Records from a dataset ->
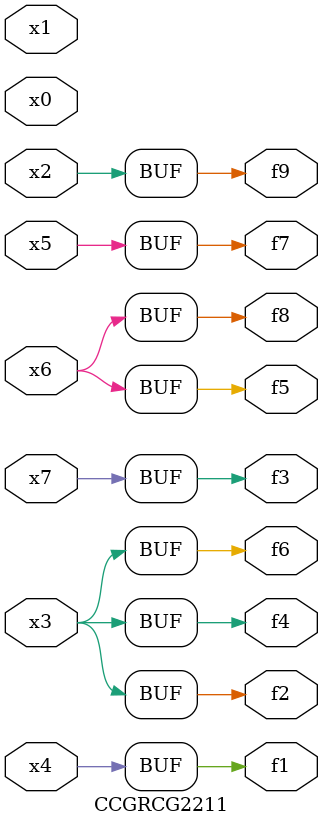
<source format=v>
module CCGRCG2211(
	input x0, x1, x2, x3, x4, x5, x6, x7,
	output f1, f2, f3, f4, f5, f6, f7, f8, f9
);
	assign f1 = x4;
	assign f2 = x3;
	assign f3 = x7;
	assign f4 = x3;
	assign f5 = x6;
	assign f6 = x3;
	assign f7 = x5;
	assign f8 = x6;
	assign f9 = x2;
endmodule

</source>
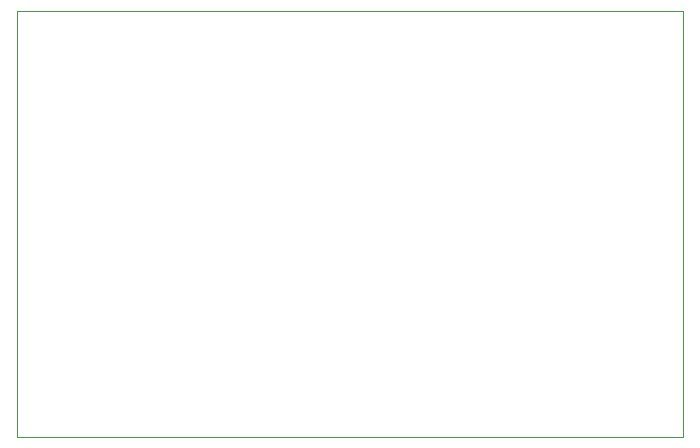
<source format=gbr>
G04 #@! TF.GenerationSoftware,KiCad,Pcbnew,(5.1.5-0-10_14)*
G04 #@! TF.CreationDate,2021-06-10T22:19:53-06:00*
G04 #@! TF.ProjectId,tc531000-tl866-adapter,74633533-3130-4303-902d-746c3836362d,rev?*
G04 #@! TF.SameCoordinates,Original*
G04 #@! TF.FileFunction,Profile,NP*
%FSLAX46Y46*%
G04 Gerber Fmt 4.6, Leading zero omitted, Abs format (unit mm)*
G04 Created by KiCad (PCBNEW (5.1.5-0-10_14)) date 2021-06-10 22:19:53*
%MOMM*%
%LPD*%
G04 APERTURE LIST*
%ADD10C,0.050000*%
G04 APERTURE END LIST*
D10*
X165100000Y-61976000D02*
X119888000Y-61976000D01*
X165100000Y-98044000D02*
X165100000Y-61976000D01*
X164084000Y-98044000D02*
X165100000Y-98044000D01*
X108712000Y-98044000D02*
X164084000Y-98044000D01*
X108712000Y-61976000D02*
X108712000Y-98044000D01*
X119888000Y-61976000D02*
X108712000Y-61976000D01*
M02*

</source>
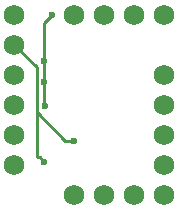
<source format=gbl>
G04 #@! TF.FileFunction,Copper,L2,Bot,Signal*
%FSLAX46Y46*%
G04 Gerber Fmt 4.6, Leading zero omitted, Abs format (unit mm)*
G04 Created by KiCad (PCBNEW 4.0.4-stable) date 11/14/16 13:42:01*
%MOMM*%
%LPD*%
G01*
G04 APERTURE LIST*
%ADD10C,0.100000*%
%ADD11C,1.727200*%
%ADD12C,0.600000*%
%ADD13C,0.250000*%
G04 APERTURE END LIST*
D10*
D11*
X142240000Y-76200000D03*
X142240000Y-73660000D03*
X142240000Y-86360000D03*
X142240000Y-78740000D03*
X142240000Y-81280000D03*
X142240000Y-83820000D03*
X147320000Y-88900000D03*
X149860000Y-88900000D03*
X152400000Y-88900000D03*
X154940000Y-88900000D03*
X154940000Y-86360000D03*
X154940000Y-83820000D03*
X154940000Y-81280000D03*
X154940000Y-78740000D03*
X154940000Y-73660000D03*
X152400000Y-73660000D03*
X149860000Y-73660000D03*
X147320000Y-73660000D03*
D12*
X144844759Y-81344759D03*
X144782371Y-79390743D03*
X144731950Y-77536948D03*
X145415000Y-73660000D03*
X147320000Y-84328000D03*
X144780000Y-86106000D03*
D13*
X144782371Y-81282371D02*
X144844759Y-81344759D01*
X144782371Y-79390743D02*
X144782371Y-81282371D01*
X144731950Y-77536948D02*
X144731950Y-79340322D01*
X144731950Y-79340322D02*
X144782371Y-79390743D01*
X145415000Y-73660000D02*
X144731950Y-74343050D01*
X144731950Y-74343050D02*
X144731950Y-77112684D01*
X144731950Y-77112684D02*
X144731950Y-77536948D01*
X144145000Y-81915000D02*
X146558000Y-84328000D01*
X146558000Y-84328000D02*
X146895736Y-84328000D01*
X146895736Y-84328000D02*
X147320000Y-84328000D01*
X144145000Y-85725000D02*
X144399000Y-85725000D01*
X144399000Y-85725000D02*
X144780000Y-86106000D01*
X144145000Y-81915000D02*
X144145000Y-85725000D01*
X144145000Y-78105000D02*
X144145000Y-81915000D01*
X142240000Y-76200000D02*
X144145000Y-78105000D01*
M02*

</source>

Work task -> Reproduce each line of the data containing the word "Created".

Exercise result ->
G04 Created by KiCad (PCBNEW (5.1.5-0-10_14)) date 2021-06-10 22:19:53*
G04 Created by KiCad (PCBNEW 4.0.4-stable) date 11/14/16 13:42:01*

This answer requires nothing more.